トークンレスブロックチェーン(Tokenless blockchain)

トークンレスブロックチェーンとは内部の基軸仮想通貨(トークン)が存在しないブロックチェーンのことです。従来のブロックチェーンでは、取引承認者に報酬(仮想通貨)を与えることにより承認参加のインセンティブを保ったり、取引手数料を仮想通貨で支払わなければならないシステムにより不正なスパム送信を防いだりするために、BTCなどの基軸通貨が必須でした。

しかし、許可型では取引承認のインセンティブを設定する必要もなく、参加者を制限したりするなどスパム送信を防ぐ方法が他にも存在するので、基軸通貨がないというトークンレスブロックチェーンも存在します。

許可型ブロックチェーンと分散型データベース

従来のブロックチェーンであった不特定多数の誰もがネットワークに参加できるという特徴が、許可型ブロックチェーンでは失われているため、ブロックチェーンの書き換えがより容易である(従来型よりもセキュリティが十分でない)、国などの規制・検閲に対する耐性がない、といった批判がなされることがあります。

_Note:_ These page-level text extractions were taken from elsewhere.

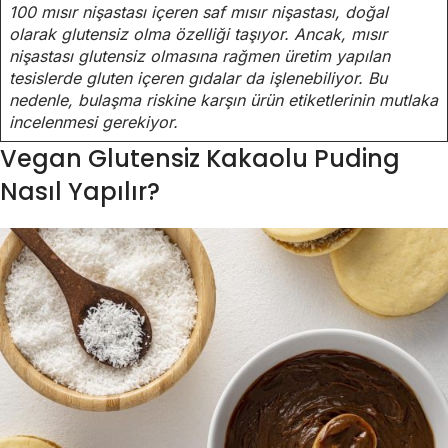
100 mısır nişastası içeren saf mısır nişastası, doğal
olarak glutensiz olma özelliği taşıyor. Ancak, mısır
nişastası glutensiz olmasına rağmen üretim yapılan
tesislerde gluten içeren gıdalar da işlenebiliyor. Bu
nedenle, bulaşma riskine karşın ürün etiketlerinin mutlaka
incelenmesi gerekiyor.
Vegan Glutensiz Kakaolu Puding
Nasıl Yapılır?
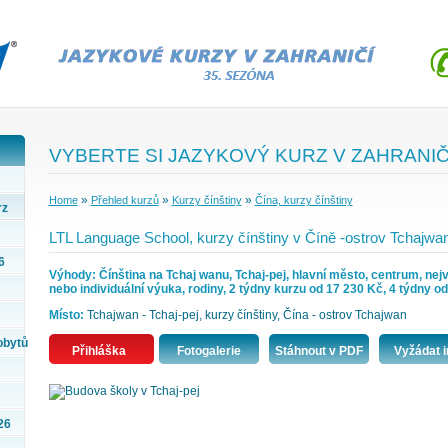
VYBERTE SI JAZYKOVÝ KURZ V ZAHRANIČ
»
»
»
Home
Přehled kurzů
Kurzy čínštiny
Čína, kurzy čínštiny
rz
LTL Language School, kurzy čínštiny v Číně -ostrov Tchajwan
6
Výhody: Čínština na Tchaj wanu, Tchaj-pej, hlavní město, centrum, nejv
nebo individuální výuka, rodiny, 2 týdny kurzu od 17 230 Kč, 4 týdny o
Místo:
Tchajwan - Tchaj-pej, kurzy čínštiny, Čína - ostrov Tchajwan
obytů
Přihláška
Fotogalerie
Stáhnout v PDF
Vyžádat i
26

実際に許可型ブロックチェーンと従来の分散データベースは何が違うのか?という議論があります。許可型ブロックチェーンは「ゼロダウンタイム」や「誰にも変更できない」といった利点がよく言われますが、これらのメリットは非許可型から許可型にすることで弱くなっており、従来の分散型データベースにより近いものになっているため、許可型ブロックチェーンは分散型データベースとほとんど同じであるという意見もあります。